(NEW YORK) -- The international community might roll its eyes but a Russian advocacy group really feels that President Vladimir Putin deserves the Nobel Peace Prize.
On Tuesday, the International Academy of Spiritual Unity and Cooperation of Peoples of the World said it nominated the controversial Russian leader for the esteemed award because of his attempts to end the conflict in Syria, which involved a proposal for his ally to surrender its chemical weapons in order to avoid a military strike by the U.S.

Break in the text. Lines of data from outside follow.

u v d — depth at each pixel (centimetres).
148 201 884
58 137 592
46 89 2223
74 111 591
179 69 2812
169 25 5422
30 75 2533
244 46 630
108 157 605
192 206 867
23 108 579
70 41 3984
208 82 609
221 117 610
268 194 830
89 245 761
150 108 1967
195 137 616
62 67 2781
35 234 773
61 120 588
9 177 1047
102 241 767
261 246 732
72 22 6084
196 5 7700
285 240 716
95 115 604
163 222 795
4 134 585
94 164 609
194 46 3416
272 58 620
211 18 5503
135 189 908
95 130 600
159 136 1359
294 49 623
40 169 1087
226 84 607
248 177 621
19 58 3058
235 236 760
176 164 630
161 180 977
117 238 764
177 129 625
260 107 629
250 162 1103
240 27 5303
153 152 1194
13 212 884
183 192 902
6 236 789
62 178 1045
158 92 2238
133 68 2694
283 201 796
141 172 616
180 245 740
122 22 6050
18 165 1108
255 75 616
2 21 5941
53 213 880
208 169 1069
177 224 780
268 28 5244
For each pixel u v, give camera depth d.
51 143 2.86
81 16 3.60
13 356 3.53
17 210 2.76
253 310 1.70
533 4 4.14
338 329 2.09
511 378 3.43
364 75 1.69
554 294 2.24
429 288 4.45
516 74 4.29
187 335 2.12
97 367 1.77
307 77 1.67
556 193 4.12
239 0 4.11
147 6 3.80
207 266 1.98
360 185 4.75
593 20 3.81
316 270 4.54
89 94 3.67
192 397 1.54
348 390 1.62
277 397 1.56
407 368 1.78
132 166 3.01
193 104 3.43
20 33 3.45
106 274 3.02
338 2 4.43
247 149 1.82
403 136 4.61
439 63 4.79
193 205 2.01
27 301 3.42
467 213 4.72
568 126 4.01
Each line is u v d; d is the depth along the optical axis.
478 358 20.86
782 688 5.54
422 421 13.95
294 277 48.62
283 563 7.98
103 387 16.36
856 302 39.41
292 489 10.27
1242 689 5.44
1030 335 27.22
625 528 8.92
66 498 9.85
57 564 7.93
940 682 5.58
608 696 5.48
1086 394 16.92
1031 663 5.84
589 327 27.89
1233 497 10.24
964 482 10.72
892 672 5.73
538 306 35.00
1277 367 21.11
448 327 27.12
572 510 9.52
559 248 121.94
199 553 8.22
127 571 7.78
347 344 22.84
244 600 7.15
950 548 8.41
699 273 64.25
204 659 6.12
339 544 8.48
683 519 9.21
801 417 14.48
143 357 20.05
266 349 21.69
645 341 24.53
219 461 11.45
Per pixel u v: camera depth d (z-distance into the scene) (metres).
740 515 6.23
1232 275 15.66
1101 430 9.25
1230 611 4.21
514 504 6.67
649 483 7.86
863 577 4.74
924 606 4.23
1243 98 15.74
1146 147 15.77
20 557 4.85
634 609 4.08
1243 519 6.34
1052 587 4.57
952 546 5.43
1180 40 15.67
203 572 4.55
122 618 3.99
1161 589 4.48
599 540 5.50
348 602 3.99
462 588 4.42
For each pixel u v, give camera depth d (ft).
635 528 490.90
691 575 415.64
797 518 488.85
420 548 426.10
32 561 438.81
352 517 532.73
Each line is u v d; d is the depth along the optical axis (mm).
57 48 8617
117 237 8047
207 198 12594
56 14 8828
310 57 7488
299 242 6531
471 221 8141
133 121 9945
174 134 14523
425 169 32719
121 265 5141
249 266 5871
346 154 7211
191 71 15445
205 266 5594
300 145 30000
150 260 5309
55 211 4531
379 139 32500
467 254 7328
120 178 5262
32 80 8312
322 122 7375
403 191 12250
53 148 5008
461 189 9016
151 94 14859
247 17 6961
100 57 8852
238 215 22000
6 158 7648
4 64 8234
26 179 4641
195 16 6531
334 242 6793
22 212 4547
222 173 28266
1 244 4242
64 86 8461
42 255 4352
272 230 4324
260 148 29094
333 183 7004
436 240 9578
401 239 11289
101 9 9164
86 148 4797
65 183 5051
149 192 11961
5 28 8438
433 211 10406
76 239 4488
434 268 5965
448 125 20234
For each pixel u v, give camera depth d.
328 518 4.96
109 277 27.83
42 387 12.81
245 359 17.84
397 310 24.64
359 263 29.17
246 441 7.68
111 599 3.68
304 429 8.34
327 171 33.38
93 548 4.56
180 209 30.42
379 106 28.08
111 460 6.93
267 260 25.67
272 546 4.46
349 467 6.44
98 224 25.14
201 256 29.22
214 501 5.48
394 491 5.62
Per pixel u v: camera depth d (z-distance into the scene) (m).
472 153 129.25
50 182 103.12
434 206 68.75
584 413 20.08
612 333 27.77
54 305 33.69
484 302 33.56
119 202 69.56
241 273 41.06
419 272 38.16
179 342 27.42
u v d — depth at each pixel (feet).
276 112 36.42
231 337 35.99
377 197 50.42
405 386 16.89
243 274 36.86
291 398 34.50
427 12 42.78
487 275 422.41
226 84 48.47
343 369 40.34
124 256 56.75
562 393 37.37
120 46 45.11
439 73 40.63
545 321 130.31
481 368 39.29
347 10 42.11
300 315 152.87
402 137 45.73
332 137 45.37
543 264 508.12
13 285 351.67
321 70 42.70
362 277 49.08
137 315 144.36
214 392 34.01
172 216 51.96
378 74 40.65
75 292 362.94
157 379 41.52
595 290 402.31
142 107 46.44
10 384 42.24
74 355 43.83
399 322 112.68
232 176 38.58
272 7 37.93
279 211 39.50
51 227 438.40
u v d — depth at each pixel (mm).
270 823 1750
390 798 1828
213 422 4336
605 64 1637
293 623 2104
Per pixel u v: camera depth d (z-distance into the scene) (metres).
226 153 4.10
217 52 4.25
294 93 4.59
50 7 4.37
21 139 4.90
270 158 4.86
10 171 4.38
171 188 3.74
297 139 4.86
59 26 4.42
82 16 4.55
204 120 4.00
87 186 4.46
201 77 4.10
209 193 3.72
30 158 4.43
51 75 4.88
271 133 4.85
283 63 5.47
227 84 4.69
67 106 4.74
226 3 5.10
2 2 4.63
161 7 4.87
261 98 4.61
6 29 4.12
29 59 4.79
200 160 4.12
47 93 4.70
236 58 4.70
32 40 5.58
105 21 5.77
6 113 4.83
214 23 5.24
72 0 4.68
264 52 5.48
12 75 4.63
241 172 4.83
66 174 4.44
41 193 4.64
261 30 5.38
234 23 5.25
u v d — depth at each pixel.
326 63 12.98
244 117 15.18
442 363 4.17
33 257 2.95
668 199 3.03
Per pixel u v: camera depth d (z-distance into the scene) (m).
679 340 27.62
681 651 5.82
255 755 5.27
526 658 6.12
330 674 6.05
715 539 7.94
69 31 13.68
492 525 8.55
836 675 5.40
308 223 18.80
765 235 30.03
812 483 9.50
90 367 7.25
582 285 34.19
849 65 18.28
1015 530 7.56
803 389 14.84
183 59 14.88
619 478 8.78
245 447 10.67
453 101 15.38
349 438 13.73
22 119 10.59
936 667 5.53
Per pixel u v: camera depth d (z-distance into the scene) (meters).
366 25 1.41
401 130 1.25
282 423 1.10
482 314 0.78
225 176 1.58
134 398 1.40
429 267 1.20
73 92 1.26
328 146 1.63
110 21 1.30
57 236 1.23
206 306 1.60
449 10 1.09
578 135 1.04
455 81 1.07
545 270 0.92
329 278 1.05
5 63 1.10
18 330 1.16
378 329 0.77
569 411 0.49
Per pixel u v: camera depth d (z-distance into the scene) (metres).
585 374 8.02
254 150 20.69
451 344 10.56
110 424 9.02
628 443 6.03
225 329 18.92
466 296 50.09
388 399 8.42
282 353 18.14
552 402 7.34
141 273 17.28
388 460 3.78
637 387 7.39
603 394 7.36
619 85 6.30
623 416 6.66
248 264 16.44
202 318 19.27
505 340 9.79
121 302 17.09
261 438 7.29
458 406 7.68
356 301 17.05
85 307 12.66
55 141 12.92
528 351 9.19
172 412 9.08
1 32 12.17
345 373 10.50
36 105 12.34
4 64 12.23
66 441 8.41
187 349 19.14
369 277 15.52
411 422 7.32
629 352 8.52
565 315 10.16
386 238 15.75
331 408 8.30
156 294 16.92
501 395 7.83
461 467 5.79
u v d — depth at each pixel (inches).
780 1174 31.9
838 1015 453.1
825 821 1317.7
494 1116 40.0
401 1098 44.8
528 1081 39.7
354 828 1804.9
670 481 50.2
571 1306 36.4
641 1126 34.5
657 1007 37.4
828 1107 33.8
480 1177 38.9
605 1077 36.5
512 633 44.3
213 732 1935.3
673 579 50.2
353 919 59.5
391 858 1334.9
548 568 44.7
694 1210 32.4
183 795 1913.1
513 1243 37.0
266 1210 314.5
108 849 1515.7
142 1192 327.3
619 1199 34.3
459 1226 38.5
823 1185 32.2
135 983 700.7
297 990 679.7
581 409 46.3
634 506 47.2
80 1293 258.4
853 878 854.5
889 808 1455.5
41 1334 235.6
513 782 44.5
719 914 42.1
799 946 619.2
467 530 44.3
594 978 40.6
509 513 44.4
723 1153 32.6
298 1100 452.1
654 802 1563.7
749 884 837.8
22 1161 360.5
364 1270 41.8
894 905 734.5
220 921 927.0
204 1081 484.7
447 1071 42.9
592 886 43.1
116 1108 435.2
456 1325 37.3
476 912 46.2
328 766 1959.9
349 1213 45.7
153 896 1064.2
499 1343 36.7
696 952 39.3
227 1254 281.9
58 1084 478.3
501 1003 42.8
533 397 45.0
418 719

Group member Iosif Kobzon said that Putin was more deserving of the honor than President Obama, who won the 2009 Nobel Peace Prize. Kobzon accused Obama of aggression in Iraq and Afghanistan and trying to attack Syria.
What the International Academy of Spiritual Unity and Cooperation of Peoples of the World failed to mention is that Moscow has been supplying military arms to Syrian President Bashar al-Assad's regime in its ongoing battle with opposition forces.
In the past, Putin has ordered attacks on rebels in Chechnya and launched an invasion against former Soviet Union satellite Georgia. Observers note his record on human rights at home is also sketchy.
Winning the prize might be a moot point anyway. Although the advocacy group said it actually nominated Putin last month, the deadline for making nominations for the 2013 Nobel Peace Prize to be announced on Oct. 11 was last February.